TASK> Leave out the pictures and output exactly the lines below from the one with "ring tip: (239, 125)" down to the one with "middle pip: (141, 238)", both of them included.

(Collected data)

....

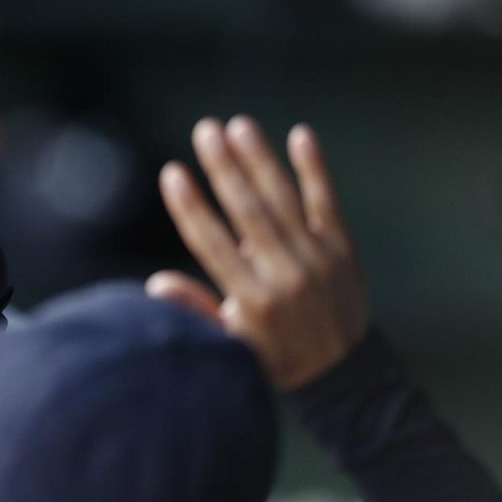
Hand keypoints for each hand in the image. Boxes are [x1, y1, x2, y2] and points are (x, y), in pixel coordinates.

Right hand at [149, 116, 368, 389]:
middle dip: (224, 168)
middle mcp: (286, 277)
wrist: (344, 376)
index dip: (191, 206)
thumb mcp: (228, 345)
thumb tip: (157, 284)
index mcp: (252, 301)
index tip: (173, 173)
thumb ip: (196, 310)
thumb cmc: (273, 357)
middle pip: (248, 212)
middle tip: (204, 130)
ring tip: (239, 125)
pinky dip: (314, 169)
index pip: (213, 244)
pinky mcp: (343, 249)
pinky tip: (300, 136)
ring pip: (284, 200)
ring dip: (260, 160)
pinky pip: (327, 201)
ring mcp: (318, 260)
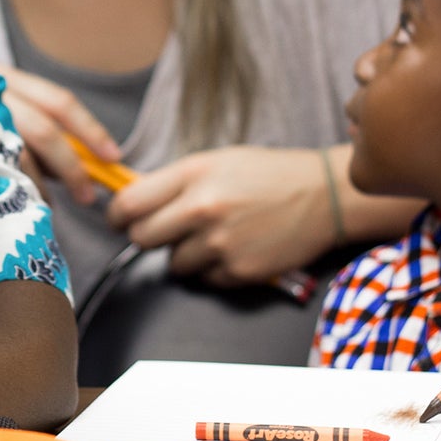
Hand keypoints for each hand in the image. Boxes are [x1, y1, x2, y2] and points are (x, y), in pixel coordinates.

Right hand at [0, 64, 119, 207]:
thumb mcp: (3, 112)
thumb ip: (40, 137)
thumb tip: (79, 170)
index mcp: (7, 80)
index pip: (59, 102)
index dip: (90, 130)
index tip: (113, 157)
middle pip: (43, 131)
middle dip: (71, 167)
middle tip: (87, 196)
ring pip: (18, 156)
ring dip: (41, 186)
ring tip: (48, 205)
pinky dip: (15, 191)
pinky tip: (21, 203)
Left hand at [110, 146, 333, 286]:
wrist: (323, 195)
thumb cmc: (269, 174)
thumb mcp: (217, 161)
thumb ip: (175, 181)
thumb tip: (133, 200)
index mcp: (193, 174)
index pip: (129, 204)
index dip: (117, 215)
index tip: (120, 219)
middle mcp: (202, 209)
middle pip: (141, 238)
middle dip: (147, 236)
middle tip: (165, 230)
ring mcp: (220, 243)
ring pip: (173, 263)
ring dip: (185, 254)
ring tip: (214, 235)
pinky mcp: (238, 270)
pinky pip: (205, 279)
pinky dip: (214, 269)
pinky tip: (236, 247)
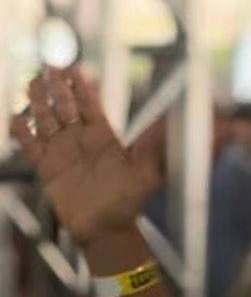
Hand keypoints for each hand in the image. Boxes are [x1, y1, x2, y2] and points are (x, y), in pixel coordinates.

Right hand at [10, 67, 155, 245]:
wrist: (106, 230)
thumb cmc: (129, 203)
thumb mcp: (148, 173)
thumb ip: (157, 149)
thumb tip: (187, 129)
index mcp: (104, 138)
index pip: (90, 104)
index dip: (81, 86)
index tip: (73, 67)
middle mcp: (82, 142)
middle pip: (65, 107)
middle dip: (57, 87)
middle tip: (48, 66)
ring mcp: (63, 154)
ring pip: (47, 121)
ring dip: (39, 102)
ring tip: (32, 82)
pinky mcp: (48, 169)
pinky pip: (32, 147)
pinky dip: (23, 133)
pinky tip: (15, 119)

....

SOLUTION FOR THIS PROBLEM>
ring tip: (239, 125)
pinky dip: (314, 169)
index pip: (213, 244)
pinky mcp: (343, 249)
pinky tip: (300, 136)
ring pip: (284, 200)
ring dip: (260, 160)
pinky pip: (327, 201)
ring mcp: (318, 260)
Hand keypoints for each hand in the image. Boxes are [x1, y1, x2, y2] and points are (x, y), in pixel coordinates.

Right hand at [0, 64, 119, 207]:
thumb mcp: (3, 112)
thumb ip: (40, 137)
thumb tip: (79, 170)
index mcp: (7, 80)
index pip: (59, 102)
index dip: (90, 130)
index tip: (113, 157)
middle pip: (43, 131)
middle dip: (71, 167)
middle tip: (87, 196)
ring pip: (18, 156)
ring dip: (41, 186)
ring tip: (48, 205)
pinky dip: (15, 191)
pinky tip: (21, 203)
Left hand at [110, 146, 333, 286]:
wrist: (323, 195)
thumb cmc: (269, 174)
thumb mcp: (217, 161)
thumb ip: (175, 181)
thumb tip: (133, 200)
index mcp: (193, 174)
index pip: (129, 204)
index dip: (117, 215)
index tip: (120, 219)
middle mcp: (202, 209)
middle pip: (141, 238)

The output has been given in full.